Краснолюд подскочил, поскользнулся на узкой дорожке, но не упал.
— Думхатар курва млять!
Кинул с перепугу, что держал в руках. Ведьмак увернулся от почти профессионального броска, и досочка вгрызлась в снег. Марек поднял — это оказалась кухонная тёрка.
— И тебе не хворать.
— Опять черти пугать пришли, млять! За мат сёдня извиняйте!
Краснолюд прищурился вниз, в темноту. Марек глупо заулыбался под маской — где это видано, чтобы краснолюд извинялся за ругань?
— Прощаем! — крикнула Лайка, сопроводив мягким аккордом.
— Пугать не хотели.
— А чё хотели!
— Войти в город.
Краснолюд скрестил руки.
— Оксо, черти обнаглели! Вы бы хоть размера нормального сделались, а то чёй-та, кут, такое!
— Да не черти мы, мы путники издалека. Погреться хотим.
— Нихуя себе придумали являркуты, млять! Извиняйте. Кыш отсюда!

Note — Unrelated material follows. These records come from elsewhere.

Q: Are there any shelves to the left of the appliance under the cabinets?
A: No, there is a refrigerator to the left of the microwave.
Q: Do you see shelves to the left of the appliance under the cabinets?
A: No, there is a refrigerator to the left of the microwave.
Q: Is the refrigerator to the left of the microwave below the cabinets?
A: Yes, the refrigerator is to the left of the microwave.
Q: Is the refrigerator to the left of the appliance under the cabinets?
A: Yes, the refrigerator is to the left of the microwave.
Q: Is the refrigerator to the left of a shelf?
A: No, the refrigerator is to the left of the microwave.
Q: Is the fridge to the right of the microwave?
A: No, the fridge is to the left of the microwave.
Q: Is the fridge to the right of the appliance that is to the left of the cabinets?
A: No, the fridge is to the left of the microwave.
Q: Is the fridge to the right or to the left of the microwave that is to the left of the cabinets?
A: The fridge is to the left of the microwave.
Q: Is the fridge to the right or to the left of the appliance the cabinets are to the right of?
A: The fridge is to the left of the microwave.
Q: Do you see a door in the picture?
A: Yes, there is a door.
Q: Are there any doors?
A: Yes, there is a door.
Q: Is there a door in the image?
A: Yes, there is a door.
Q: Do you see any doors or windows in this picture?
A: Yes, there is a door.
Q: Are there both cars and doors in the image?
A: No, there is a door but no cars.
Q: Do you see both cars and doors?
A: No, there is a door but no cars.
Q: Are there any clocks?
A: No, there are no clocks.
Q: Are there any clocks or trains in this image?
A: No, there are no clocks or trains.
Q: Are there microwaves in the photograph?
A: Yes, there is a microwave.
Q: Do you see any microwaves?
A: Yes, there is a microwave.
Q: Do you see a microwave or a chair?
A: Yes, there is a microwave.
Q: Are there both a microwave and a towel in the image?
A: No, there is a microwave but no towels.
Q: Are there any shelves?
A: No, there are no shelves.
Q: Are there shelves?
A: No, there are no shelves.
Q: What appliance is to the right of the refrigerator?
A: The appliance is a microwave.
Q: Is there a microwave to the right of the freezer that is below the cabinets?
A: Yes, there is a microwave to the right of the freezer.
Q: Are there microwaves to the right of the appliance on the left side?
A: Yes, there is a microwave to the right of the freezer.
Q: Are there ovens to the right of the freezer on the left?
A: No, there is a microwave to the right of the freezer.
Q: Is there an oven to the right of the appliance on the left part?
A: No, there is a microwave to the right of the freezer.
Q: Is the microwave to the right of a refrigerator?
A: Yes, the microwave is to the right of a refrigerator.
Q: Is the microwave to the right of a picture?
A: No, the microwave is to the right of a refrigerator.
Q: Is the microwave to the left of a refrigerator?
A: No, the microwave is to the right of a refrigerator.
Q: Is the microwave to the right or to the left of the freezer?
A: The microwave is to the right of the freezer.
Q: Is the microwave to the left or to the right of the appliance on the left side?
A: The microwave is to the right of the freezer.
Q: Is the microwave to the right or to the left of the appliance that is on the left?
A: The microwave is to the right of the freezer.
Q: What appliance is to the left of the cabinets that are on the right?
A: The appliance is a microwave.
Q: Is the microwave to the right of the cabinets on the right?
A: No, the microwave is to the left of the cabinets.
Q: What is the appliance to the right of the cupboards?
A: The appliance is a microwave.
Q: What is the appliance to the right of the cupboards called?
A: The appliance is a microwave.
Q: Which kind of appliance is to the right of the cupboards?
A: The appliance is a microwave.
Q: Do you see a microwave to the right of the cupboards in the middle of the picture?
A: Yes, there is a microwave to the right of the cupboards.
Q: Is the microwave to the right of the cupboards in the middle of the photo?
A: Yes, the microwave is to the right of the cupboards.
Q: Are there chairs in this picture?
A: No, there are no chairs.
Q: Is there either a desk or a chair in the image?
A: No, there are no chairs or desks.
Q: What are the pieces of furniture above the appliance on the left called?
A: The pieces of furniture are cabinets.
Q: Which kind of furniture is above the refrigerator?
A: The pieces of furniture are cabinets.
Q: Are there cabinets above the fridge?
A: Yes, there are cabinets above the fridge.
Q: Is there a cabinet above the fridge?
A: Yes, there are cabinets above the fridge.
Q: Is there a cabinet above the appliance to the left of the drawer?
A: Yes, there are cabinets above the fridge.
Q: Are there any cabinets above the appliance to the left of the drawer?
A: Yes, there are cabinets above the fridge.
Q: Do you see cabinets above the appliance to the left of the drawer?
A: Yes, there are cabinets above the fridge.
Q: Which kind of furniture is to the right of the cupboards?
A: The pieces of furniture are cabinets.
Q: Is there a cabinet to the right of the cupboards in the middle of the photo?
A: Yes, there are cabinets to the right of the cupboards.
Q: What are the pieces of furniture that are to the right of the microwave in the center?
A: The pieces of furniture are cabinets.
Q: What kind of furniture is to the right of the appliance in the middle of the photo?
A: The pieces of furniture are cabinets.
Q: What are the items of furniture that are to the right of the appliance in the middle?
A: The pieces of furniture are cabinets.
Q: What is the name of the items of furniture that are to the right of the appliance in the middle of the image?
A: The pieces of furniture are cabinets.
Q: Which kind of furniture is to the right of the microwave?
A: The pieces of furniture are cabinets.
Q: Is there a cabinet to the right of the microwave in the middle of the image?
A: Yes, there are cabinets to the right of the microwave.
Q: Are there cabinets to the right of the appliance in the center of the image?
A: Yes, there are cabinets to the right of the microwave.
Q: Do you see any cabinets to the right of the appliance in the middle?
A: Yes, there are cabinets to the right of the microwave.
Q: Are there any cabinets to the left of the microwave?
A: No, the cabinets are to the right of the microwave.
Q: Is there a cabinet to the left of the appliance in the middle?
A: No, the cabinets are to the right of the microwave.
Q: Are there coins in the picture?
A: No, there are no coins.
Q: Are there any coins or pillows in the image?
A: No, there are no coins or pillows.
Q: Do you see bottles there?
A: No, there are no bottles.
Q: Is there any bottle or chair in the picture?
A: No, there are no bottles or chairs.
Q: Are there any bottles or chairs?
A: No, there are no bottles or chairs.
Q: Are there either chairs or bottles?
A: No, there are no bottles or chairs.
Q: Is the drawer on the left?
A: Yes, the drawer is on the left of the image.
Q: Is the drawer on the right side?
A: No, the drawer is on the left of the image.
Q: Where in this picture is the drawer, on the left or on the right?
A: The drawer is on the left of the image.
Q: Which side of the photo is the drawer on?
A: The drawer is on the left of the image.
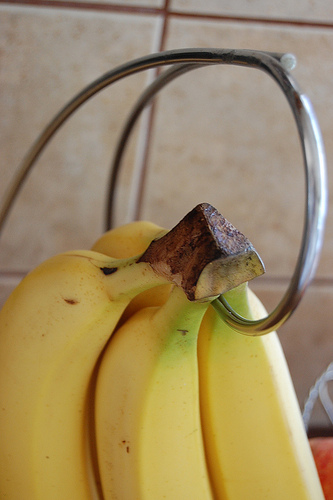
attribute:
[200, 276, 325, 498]
banana — ready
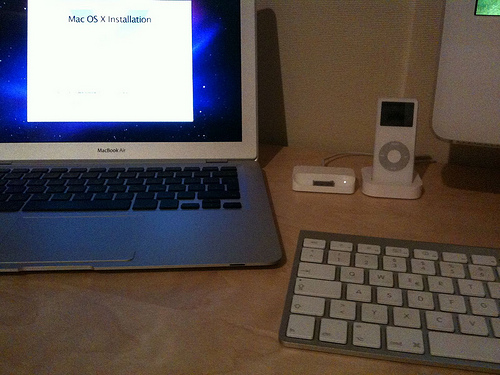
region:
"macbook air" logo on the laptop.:
[93, 144, 138, 156]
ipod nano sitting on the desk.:
[371, 97, 418, 190]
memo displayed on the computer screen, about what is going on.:
[63, 9, 157, 31]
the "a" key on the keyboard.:
[346, 282, 369, 307]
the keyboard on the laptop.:
[7, 165, 249, 214]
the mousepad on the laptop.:
[11, 218, 146, 265]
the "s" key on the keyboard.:
[375, 285, 405, 310]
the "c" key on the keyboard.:
[425, 313, 456, 331]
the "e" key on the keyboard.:
[429, 276, 451, 295]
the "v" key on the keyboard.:
[461, 315, 489, 337]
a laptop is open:
[3, 0, 290, 282]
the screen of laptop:
[0, 3, 265, 162]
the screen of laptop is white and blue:
[3, 3, 253, 153]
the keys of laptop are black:
[2, 151, 249, 221]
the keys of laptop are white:
[278, 222, 498, 363]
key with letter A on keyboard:
[342, 278, 372, 301]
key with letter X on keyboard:
[388, 302, 423, 328]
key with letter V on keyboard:
[459, 311, 489, 336]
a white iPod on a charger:
[356, 88, 427, 200]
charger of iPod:
[356, 157, 427, 202]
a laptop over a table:
[2, 0, 292, 277]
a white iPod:
[371, 86, 422, 187]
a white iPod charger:
[356, 163, 425, 200]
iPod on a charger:
[359, 88, 427, 205]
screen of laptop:
[0, 3, 262, 163]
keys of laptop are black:
[6, 163, 247, 222]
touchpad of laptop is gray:
[2, 200, 142, 268]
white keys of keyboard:
[280, 222, 497, 367]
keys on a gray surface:
[265, 218, 496, 363]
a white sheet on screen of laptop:
[2, 3, 259, 157]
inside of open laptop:
[3, 2, 284, 276]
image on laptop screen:
[5, 1, 243, 143]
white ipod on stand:
[360, 97, 422, 197]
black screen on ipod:
[380, 99, 415, 126]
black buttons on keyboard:
[0, 163, 242, 210]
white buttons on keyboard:
[277, 227, 499, 371]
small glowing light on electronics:
[291, 164, 353, 194]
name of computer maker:
[95, 145, 126, 153]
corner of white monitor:
[428, 2, 495, 147]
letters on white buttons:
[346, 268, 480, 312]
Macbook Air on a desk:
[5, 1, 290, 287]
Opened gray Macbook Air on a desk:
[4, 2, 289, 279]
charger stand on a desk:
[284, 76, 359, 205]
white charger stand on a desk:
[285, 136, 357, 201]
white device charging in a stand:
[362, 88, 431, 208]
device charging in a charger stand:
[359, 78, 424, 210]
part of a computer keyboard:
[277, 201, 499, 372]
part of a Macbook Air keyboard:
[5, 161, 270, 216]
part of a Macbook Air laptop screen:
[10, 0, 274, 159]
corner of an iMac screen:
[431, 0, 499, 187]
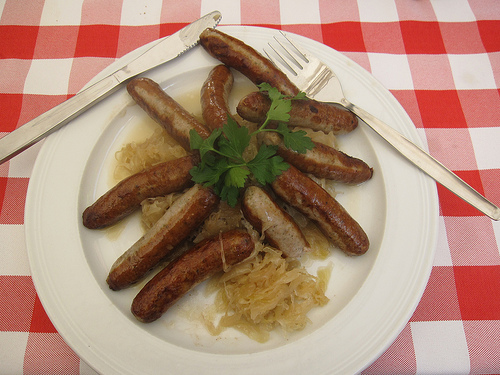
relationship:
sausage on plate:
[128, 228, 255, 323] [23, 24, 439, 374]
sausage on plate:
[107, 181, 221, 292] [23, 24, 439, 374]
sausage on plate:
[82, 154, 198, 231] [23, 24, 439, 374]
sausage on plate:
[127, 75, 209, 152] [23, 24, 439, 374]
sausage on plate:
[200, 64, 239, 129] [23, 24, 439, 374]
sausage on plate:
[199, 28, 302, 98] [23, 24, 439, 374]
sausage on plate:
[237, 93, 359, 132] [23, 24, 439, 374]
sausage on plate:
[257, 128, 374, 185] [23, 24, 439, 374]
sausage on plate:
[273, 164, 371, 256] [23, 24, 439, 374]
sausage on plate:
[241, 185, 312, 263] [23, 24, 439, 374]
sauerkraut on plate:
[110, 127, 332, 342] [23, 24, 439, 374]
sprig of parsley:
[227, 148, 290, 186] [187, 83, 310, 209]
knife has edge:
[0, 10, 221, 164] [179, 15, 222, 58]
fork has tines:
[262, 31, 499, 220] [264, 29, 311, 77]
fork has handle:
[262, 31, 499, 220] [345, 103, 499, 221]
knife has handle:
[0, 10, 221, 164] [0, 79, 111, 167]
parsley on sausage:
[187, 83, 310, 209] [257, 128, 374, 185]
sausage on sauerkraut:
[82, 154, 198, 231] [110, 127, 332, 342]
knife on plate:
[0, 10, 221, 164] [23, 24, 439, 374]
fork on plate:
[262, 31, 499, 220] [23, 24, 439, 374]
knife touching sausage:
[0, 10, 221, 164] [127, 75, 209, 152]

Ведьмак шагнул в сторону ближайшей тропинки.
— Стоять!
Марек остановился.
— Только вычистили от вас углы, а вы уже назад лезете, гады!
— Не гады мы, мать твою. Извиняй. Ты где видел чертей, чтобы под людов ныкались?
— Да я и людов-то в жизнь не видал, откуда мне знать, как они ваще… ТАК. Усы мне не заговаривай, млять! Извини.
— Да ну тебя, я, вообще-то, хрень вернуть хотел, — Марек поднял тёрку в сторону краснолюда, но тут же опустил и развернулся. — Ладно, себе оставлю.
— ТАК, НЕТ. Возвращай давай, не моё ж, кут, добро, одолженное! Только без этих твоих, чертячих, курва, фокусов. Кидай!
Краснолюд широко расставил ноги и приготовился ловить.
— Я косой — не докину.
— Кутфан с тобой, пиздуй сюды. Но гляди мне! И извини.
Марек направился по витиеватой тропинке наверх, краснолюд вниз. Лайка осталась под склоном наигрывать мелодию, явно вдохновленную фразой про «чертячьи фокусы».
— Слышь, нелюдь добрый, ты где видел, чтобы черти тебе в руки хлам несли? — спросил ведьмак, когда между ними оставалось по одному этажу навстречу.